First thought "he did that by accident" We'd been trying
to get me to stop grabbing her breasts whenever I tried to
put my arm around her stomach. I was trying to landmark
bellybuttons, so my hand would end up there, not somewhere
else. I leave my hand there, don't move it, trying to
decide if this was a mistake. Sure it was, I can't
picture him trying anything like this, he's had the
opportunity so many times, but if I accidentally approach
one of his "happy no no places" theres a red alert and
everything stops. He would have moved it had he not wanted
it there. He would have moved it any other day. I decide
I'm imagining things and move my hand away, up higher,
accidentaly fondle her breast. him: "Duckie, we need to
set rules for you, your thumb stays in my belly button"
Her: "with you, it should be her pinkie in your belly
button" Silence: he moves my hand down again, lower, over
the pants but right onto his erection. Mistake??? I doubt
it as things escalate... and the night becomes one the
three of us will never forget. So he did start it. And
it wasn't my doing. And while I was happy to go along
with it, I don't think I would have initiated that on my
own.
When I convince her that he started it she is mad at him.
Says he's manipulative, doing this when he knows he's
taking off to vegas the next day and won't be able to talk
about it. He's evasive of issues like this, we both know
this, but so is she, Apparantly I'm the only one with
balls. I'm also the only one who doesn't break out of my
comfort zone. Until today when I think about what happens
next. See, I've spent the last 4 months trying to get the
two of them to hook up. They were both crazy about each
other but neither one would make the first move, afraid to
ruin their friendship, worried about ex's, best friends,
expectations, the whole slew of things that makes both
guys and girls too shy to let the other know what they
feel. I did what I could I talked to both of them, I even
put them in bed together one night and nothing
happened... Geez. Although perhaps it was my lack of
subtlety. I was blatantly obvious with both of them.
Perhaps I was trying to sabotage it. After all I was
insanely jealous of them, of all the time he spent with
both of us but was really focused on her. I had a crazy
crush, wanted to jump him, but couldn't say anything to
either of them because of the situations I had put us in.
So I hit on her all the time, made up a fake crush on her,
which was amusing because it made her uncomfortable, but
it seemed to mask the true object of my affection.
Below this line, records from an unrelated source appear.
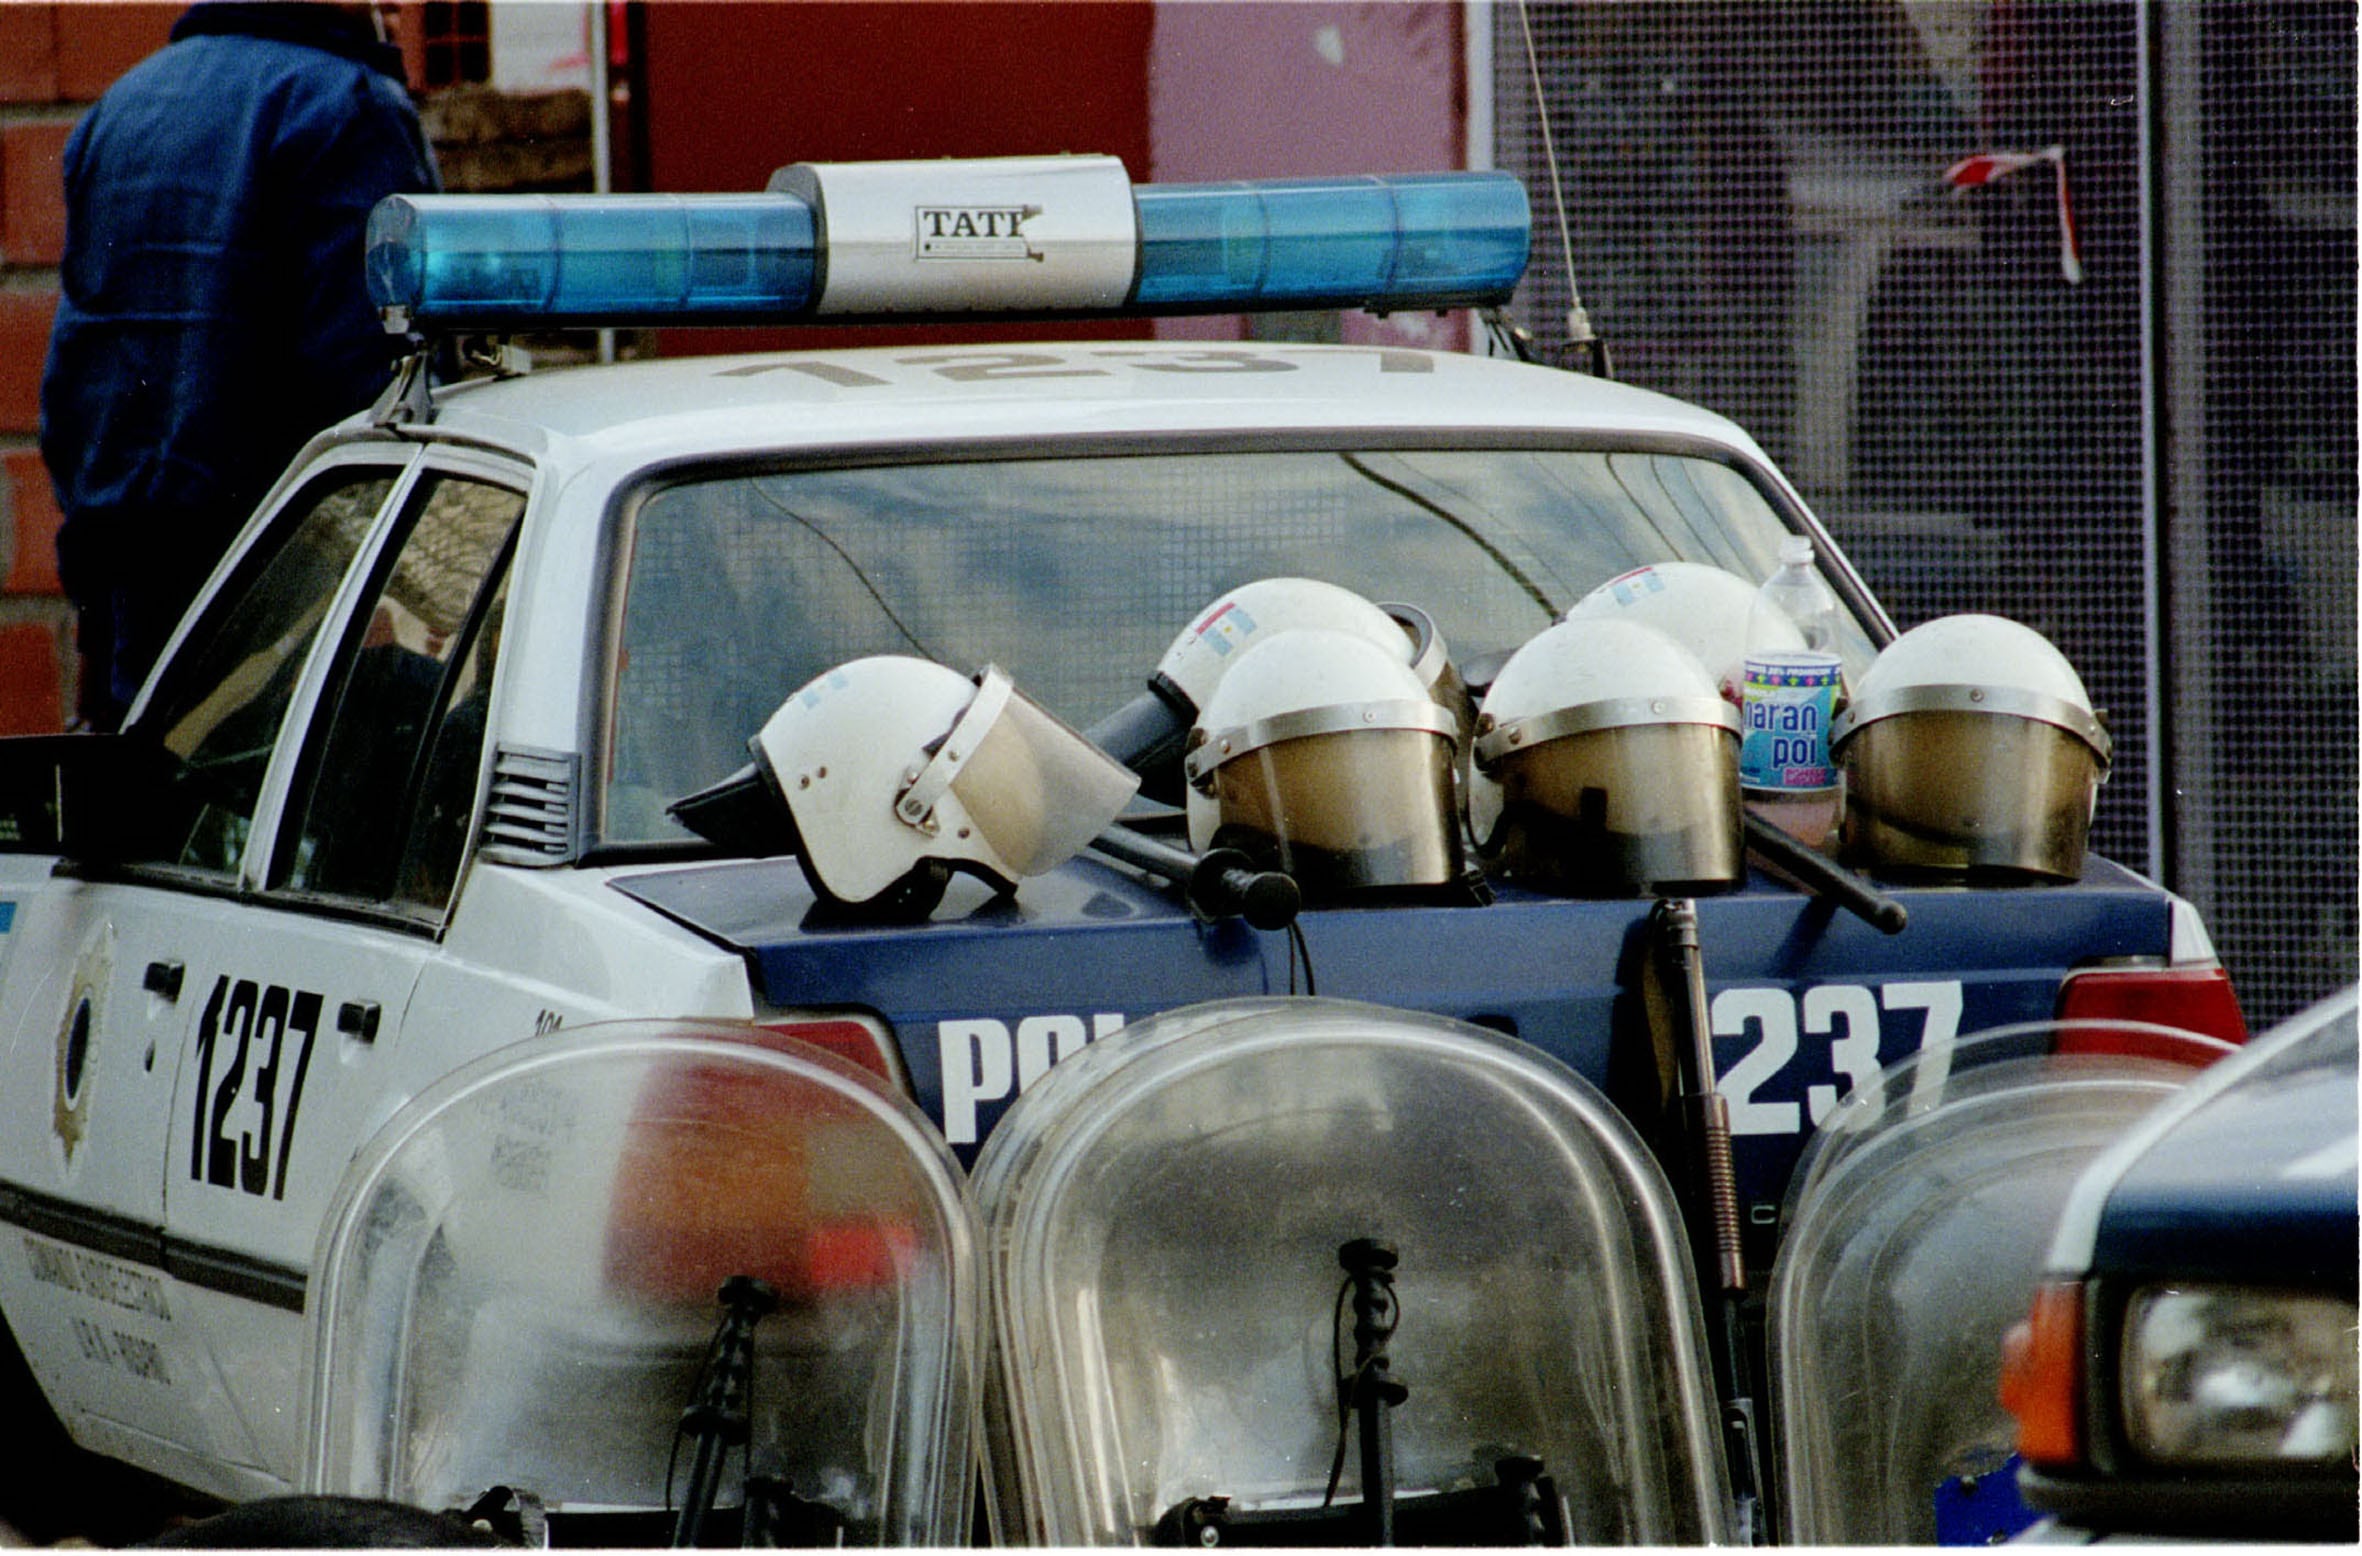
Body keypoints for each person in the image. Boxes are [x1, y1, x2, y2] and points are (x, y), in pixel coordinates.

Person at [39, 1, 438, 731]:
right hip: (277, 614)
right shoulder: (345, 107)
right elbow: (378, 394)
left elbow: (75, 386)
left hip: (128, 600)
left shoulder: (122, 108)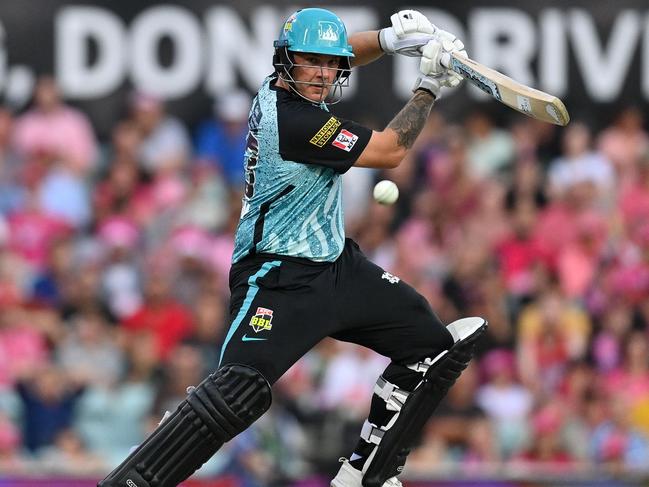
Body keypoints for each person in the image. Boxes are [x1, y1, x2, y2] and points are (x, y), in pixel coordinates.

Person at [98, 8, 487, 487]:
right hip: (278, 277)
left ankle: (366, 474)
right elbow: (391, 150)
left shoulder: (284, 85)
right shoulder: (296, 121)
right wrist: (429, 87)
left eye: (332, 64)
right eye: (311, 62)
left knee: (429, 347)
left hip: (338, 267)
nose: (323, 74)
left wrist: (389, 40)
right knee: (237, 392)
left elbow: (334, 58)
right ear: (287, 60)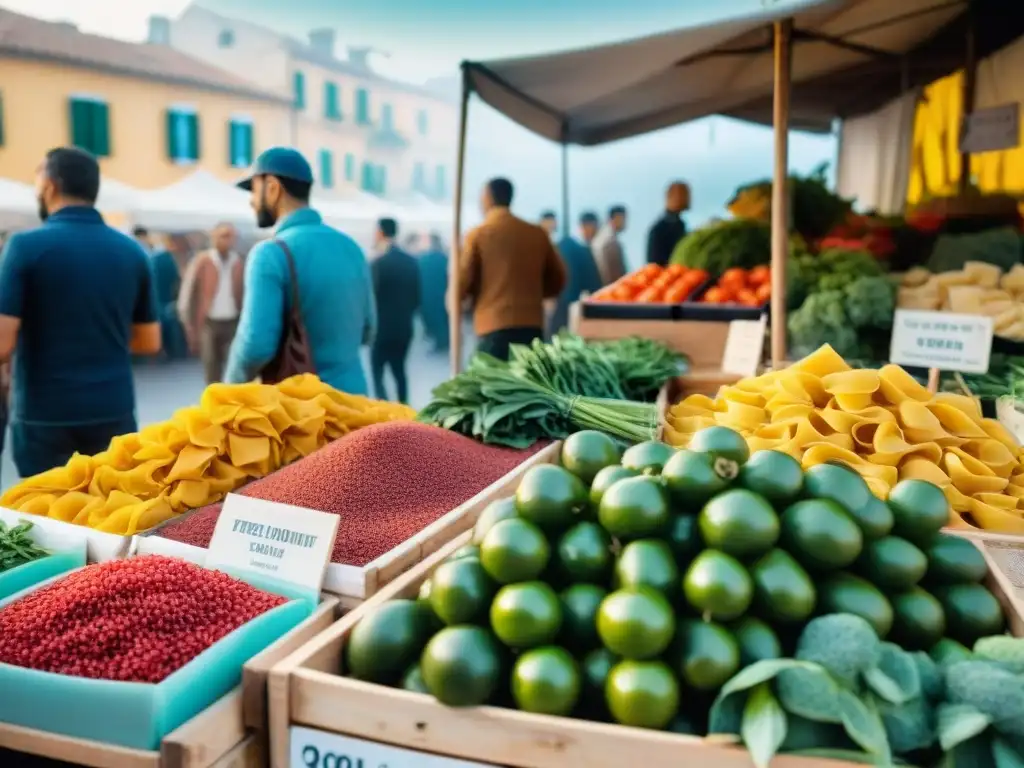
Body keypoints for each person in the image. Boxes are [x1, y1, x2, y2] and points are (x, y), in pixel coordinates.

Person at [0, 147, 161, 477]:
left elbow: (2, 344)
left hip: (44, 416)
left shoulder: (23, 247)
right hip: (113, 409)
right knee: (107, 516)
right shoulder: (133, 252)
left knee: (44, 521)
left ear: (50, 185)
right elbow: (149, 342)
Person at [225, 147, 376, 394]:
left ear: (272, 187)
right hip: (356, 402)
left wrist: (227, 389)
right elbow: (368, 331)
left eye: (253, 190)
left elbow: (256, 346)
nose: (252, 201)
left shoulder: (269, 254)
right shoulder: (352, 248)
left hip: (303, 413)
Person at [457, 178, 566, 361]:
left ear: (488, 199)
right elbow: (558, 279)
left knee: (491, 385)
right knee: (527, 383)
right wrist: (535, 295)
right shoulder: (537, 233)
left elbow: (462, 283)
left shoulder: (478, 235)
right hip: (531, 325)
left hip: (491, 326)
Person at [178, 223, 244, 384]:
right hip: (209, 322)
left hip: (233, 321)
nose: (227, 240)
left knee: (233, 367)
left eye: (231, 236)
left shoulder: (239, 261)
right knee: (211, 367)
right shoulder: (203, 261)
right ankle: (214, 404)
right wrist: (189, 324)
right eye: (223, 236)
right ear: (214, 237)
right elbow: (187, 294)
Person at [370, 218, 420, 403]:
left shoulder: (378, 263)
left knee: (377, 371)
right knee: (400, 371)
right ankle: (405, 410)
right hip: (404, 327)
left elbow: (371, 298)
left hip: (382, 329)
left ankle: (383, 413)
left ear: (381, 232)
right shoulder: (412, 262)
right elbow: (417, 298)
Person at [548, 211, 603, 336]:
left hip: (558, 306)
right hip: (572, 308)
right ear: (589, 226)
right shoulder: (583, 251)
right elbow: (595, 286)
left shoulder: (559, 246)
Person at [647, 181, 690, 267]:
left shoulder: (679, 224)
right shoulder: (660, 229)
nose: (687, 198)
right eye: (683, 194)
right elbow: (654, 264)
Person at [418, 232, 449, 353]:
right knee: (442, 320)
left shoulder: (424, 258)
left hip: (428, 295)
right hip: (442, 294)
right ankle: (443, 343)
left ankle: (440, 344)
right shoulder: (445, 258)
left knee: (435, 320)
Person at [591, 205, 628, 285]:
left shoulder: (601, 236)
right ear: (616, 218)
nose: (625, 223)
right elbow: (615, 274)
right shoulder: (610, 241)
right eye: (623, 219)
And
then she nailed it on the head... "You're Cyrano de
Bergerac, and he's Roxanne and I'm the other guy". Cyrano
is in love with his cousin Roxanne but he lacks the self
confidence to tell her because he is ugly and has a big
nose. He helps this other guy woo her by writing love
notes to her (signed by the other guy), of course, they
reveal his true feelings. In the end when Roxane finds
out the truth it is too late and Cyrano is dying. So
basically she suggests that I'm trying to set them up but
really its me that has feelings for him, suggesting in our
case that me and him will end up together (which sounds
good to me, but damned if I can say anything). I
adamantly deny that this is the case and make jokes about
it with the both of them.
At the same time I'm suffering, having to leave the house
in tears one night because I just can't take being around
the two of them...
ANd then last night. What now, does all my work pay off
and they end up together? If so, what of my jealousy, how
do our friendships survive, how do I possibly deal? What
if he does by some strange miracle have feelings for me
after all. After all, if it was her that his attraction
lies, why did he go down on me and not her... why why why?
and what now, I told her there was some truth to the
Cyrano theory, so she would feel guilty if she did
anything to make me feel jealous and lonely, and I know
neither of us wants him to strain our relationship.
Stress, Stress, Stress, but maybe it's not that, maybe
it's the other crap that happened to work itself into my
life today, maybe it was the beautiful event it seemed at
the time.
What a ridiculous, debaucherous situation.